Les lentilles seront carrées, de 6 cm de côté (écartement des yeux). Je crois qu'on pourrait construire ces lentilles un peu plus grandes, sans inconvénient, l'effet de relief n'en subsisterait pas moins. On comprend que cette dimension impose une focale relativement longue puisque nous ne pouvons pas admettre les frais d'une correction des aberrations. Il ne faut pas examiner les images en s'éloignant par trop des lentilles, les effets de l'aberration sphérique augmentant avec la distance des yeux; pourtant, même avec nos lentilles plan-convexes, mal corrigées, les images sont très belles et l'illusion de la réalité est extraordinaire d'exactitude et de finesse. Le quadrillage des limites de lentilles ne gêne pratiquement pas du tout, d'ailleurs on peut ajuster soigneusement les lentilles. J'ai parlé tout à l'heure de longue focale, il s'agit de 7 à 8 fois le côté du carré, soit environ 0,50 m.
Parlons maintenant de la stéréoscopie. L'instrument est destiné, comme c'est le cas de la stéréoscopie faite avec les appareils habituels, à la prise de vues d'objets lointains, de paysages par exemple comportant ou non des personnages au premier plan, mais toujours assez éloignés. Je laisse le portrait à Maurice Bonnet, bien que des perfectionnements à mon procédé pourraient tout aussi bien le permettre. Mais cela compliquerait singulièrement les choses. On ne manquerait pas, en effet, de me demander à la fois l'infini et le premier plan ce qui est probablement contradictoire.

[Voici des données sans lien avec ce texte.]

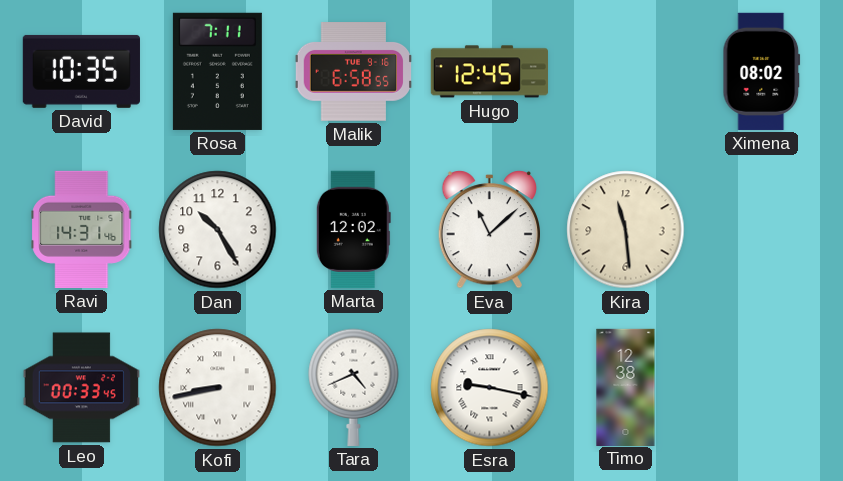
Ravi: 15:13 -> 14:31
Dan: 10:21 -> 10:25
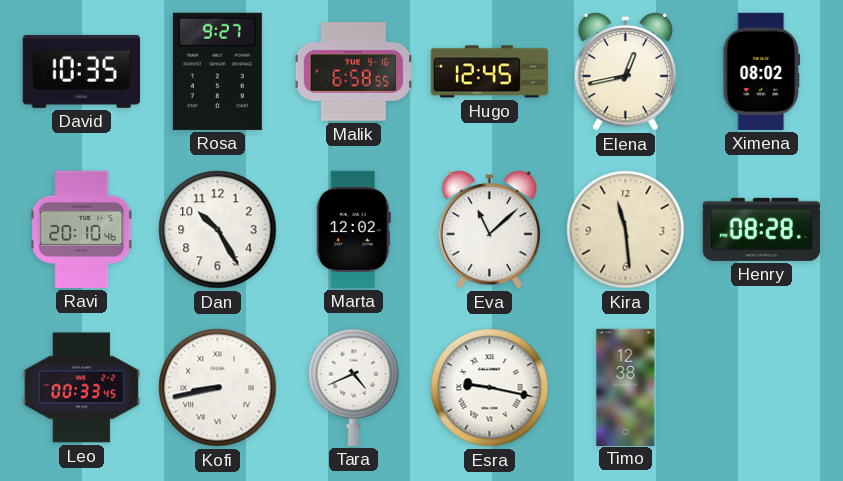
Rosa: 7:11 -> 9:27
Elena: none -> 12:43
Ravi: 14:31 -> 20:10
Henry: none -> 08:28
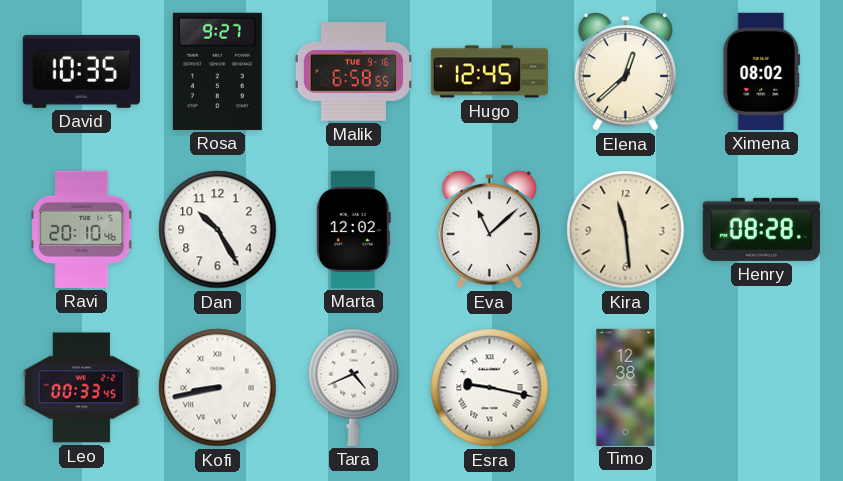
Elena: 12:43 -> 12:38
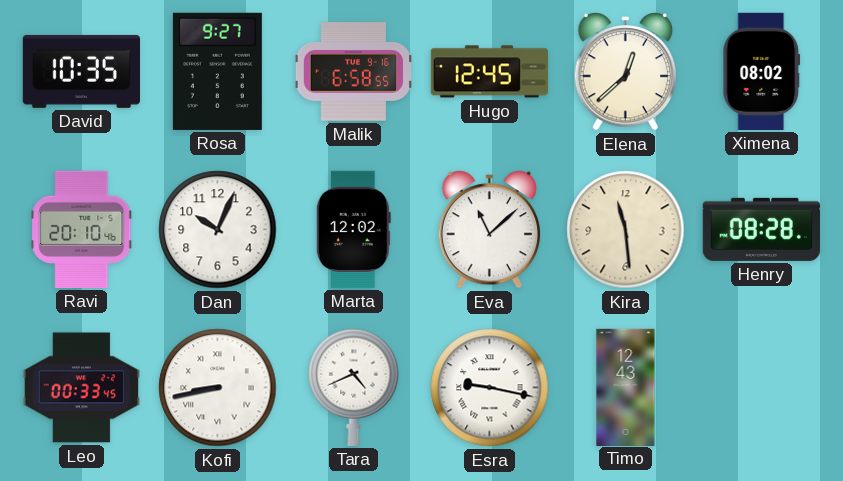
Dan: 10:25 -> 10:04
Timo: 12:38 -> 12:43
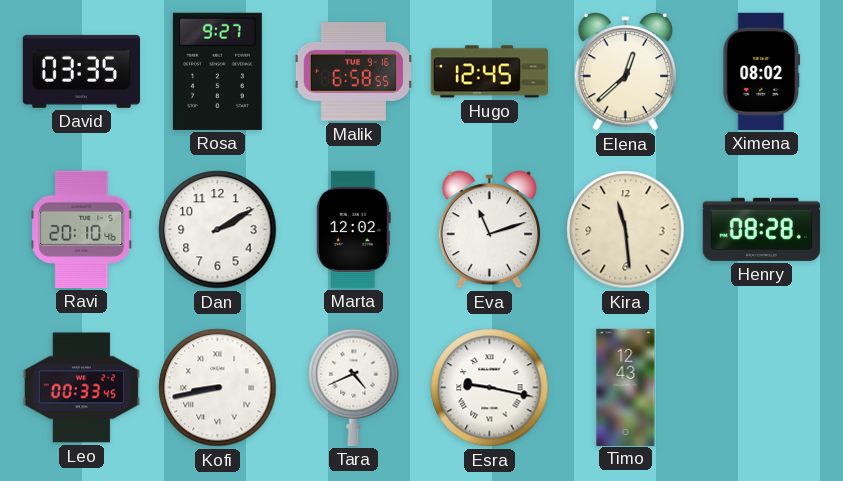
David: 10:35 -> 03:35
Dan: 10:04 -> 2:10
Eva: 11:08 -> 11:12
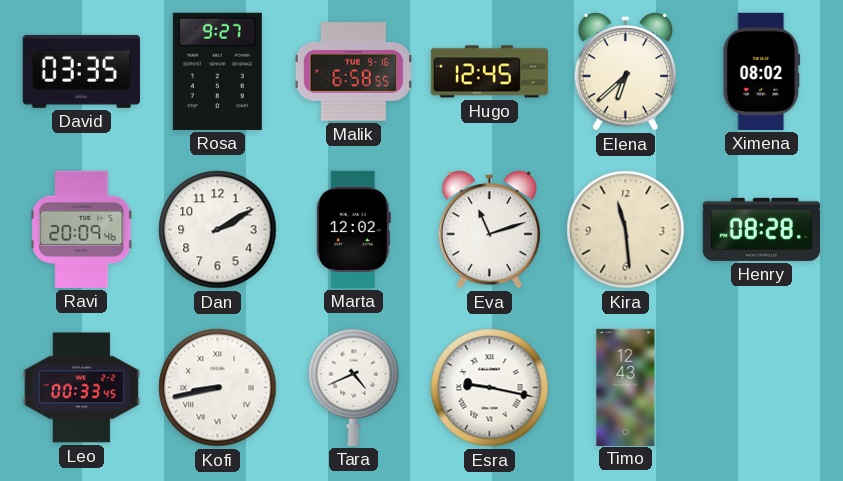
Elena: 12:38 -> 6:38
Ravi: 20:10 -> 20:09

Notre mise au point sera donc toujours faite à l'infini, le très petit diaphragme nous y autorise même pour les plans les plus rapprochés. Dans ces conditions on ne trouvera aucun défaut de contiguïté entre les portions d'image, bien que des défauts de ce genre doivent exister nécessairement. Ils restent insensibles.
Je n'ajouterai pas grand chose sur l'effet stéréoscopique, en effet deux de mes cellules de 6 cm de côté, constituent un appareil stéréoscopique rigoureusement identique à tout autre couple stéréoscopique connu. N'attendez pas de moi que je recopie ici un traité de stéréoscopie. Il y en a de très bons, lisez les. Ce qui fait l'originalité du procédé de Lippmann, ce n'est pas l'effet stéréoscopique, il n'a fait que d'appliquer les lois bien connues de son temps, c'est la contiguïté de multiples images fragmentaires formant une image générale continue, une par oeil.
Au point de vue historique il faut savoir que Lippmann a d'abord cru qu'il pourrait obtenir l'effet recherché en utilisant une multitude de petites lentilles, il n'a pas réussi à le faire. Sur ses traces, j'ai moi-aussi essayé de le faire et n'y ai pas réussi plus que lui, c'est que nous employons des petites lentilles beaucoup trop puissantes. Nous aurions réussi nos expériences avec des lentilles plus faibles comme l'a fait plus tard Maurice Bonnet. Lippmann est passé ensuite à des lentilles plus grandes, mais n'a pas pu les essayer, la mort l'ayant interrompu (1921). Dans l'ignorance de cette partie de son travail j'ai tout de même suivi le même chemin que lui qui devait enfin me conduire à la réussite.
Maurice Bonnet devait plus tard réussir très bien l'expérience des petites lentilles mais avec un système de prise de vue compliqué et coûteux.
Au point de vue commercial nous avons tous échoué. Je souhaite bonne chance de réussite à qui reprendra nos travaux. Ils peuvent certainement aboutir à un succès, les temps ont changé et ils profiteront de nos échecs.
Aux dernières nouvelles, Maurice Bonnet fait une nouvelle tentative d'exploitation. Bon vent.